2. The assembly of claim 1 wherein said locking detent can be disengaged from said locating structure by rotating said rotatable adjustment member and manually overriding said spring bias.

3. The assembly of claim 1 further comprising a locking member disposed on the tool and having said at least one locating structure configured to be engaged by said locking detent.

4. The assembly of claim 3 wherein said locking member includes two opposing legs extending transversely from a central portion of the assembly, at least one of said legs having said at least one locating structure and defining a rotating space therebetween for receiving a rotatable adjustment member.

5. The assembly of claim 1 wherein said rotatable adjustment member is generally cylindrical and includes a bottom exterior surface with an inner diameter portion and an outer diameter portion, wherein said inner diameter portion and said outer diameter portion define a compression spring pocket.

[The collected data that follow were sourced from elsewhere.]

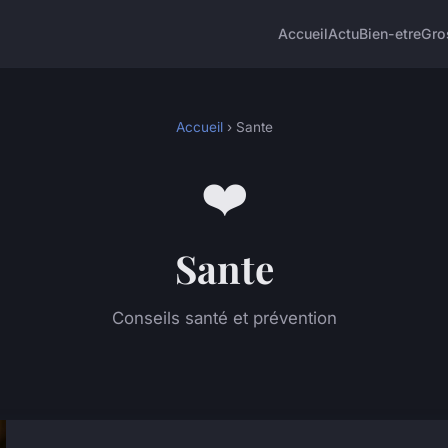
Accueil
Actu
Bien-etre
Gro
Accueil
› Sante
❤️
Sante
Conseils santé et prévention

6. The assembly of claim 5 wherein a compression spring is disposed in said compression spring pocket to provide said spring bias.

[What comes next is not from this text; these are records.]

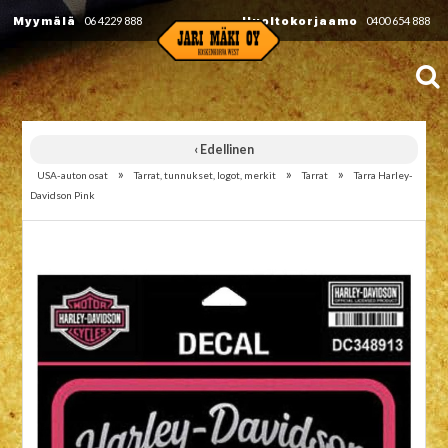
Myymälä
06 4229 888
Huoltokorjaamo
0400 654 888
‹ Edellinen
»
»
»
USA-auton osat
Tarrat, tunnukset, logot, merkit
Tarrat
Tarra Harley-
Davidson Pink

7. The assembly of claim 1 wherein rotation of said adjustment member in one direction causes said workpiece contact element to displace upwards with respect to the tool, and rotation of said adjustment member in the opposite direction causes said workpiece contact element to displace downwards with respect to the tool.

8. The assembly of claim 1 wherein said locking detent comprises a plurality of locking detents located on said rotatable adjustment member in a spaced arrangement.

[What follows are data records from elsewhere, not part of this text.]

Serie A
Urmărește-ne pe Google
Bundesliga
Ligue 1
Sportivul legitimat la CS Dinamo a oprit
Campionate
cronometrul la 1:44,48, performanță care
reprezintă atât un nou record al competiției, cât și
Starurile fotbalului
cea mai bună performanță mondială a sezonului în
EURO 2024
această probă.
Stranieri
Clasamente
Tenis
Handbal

9. A fastener driving tool, comprising:

a housing;

a work form reciprocating relative to said housing between an extended position and a retracted position;

a workpiece contact element having a contact end and an adjustment end, said workpiece contact element configured for movement relative to said housing between an extended position and a retracted position;

a rotatable adjustment member configured for being securable to said tool and being rotatably displaceable between an adjusting position in which said workpiece contact element is movable relative to said housing, and a locked position wherein said adjustment end is non-movable relative to said housing;

at least one locking detent disposed on an exterior surface of said rotatable member and configured for being reciprocable between a locked position and an adjustment position for securing said adjustment end in a selected locked position relative to said housing without the use of tools; and

an internally threaded pin for engaging said adjustment end of said workpiece contact element;

wherein said threaded pin is pressure fit concentrically within an internal wall of said rotatable adjustment member, wherein said internal threads extend within said rotatable adjustment member and extend longer than a length of said rotatable adjustment member.

10. The fastener driving tool of claim 9 wherein said locked position is maintained by an axially directed spring bias, and said locked position can be manually overridden by rotating said rotatable adjustment member and overcoming said spring bias.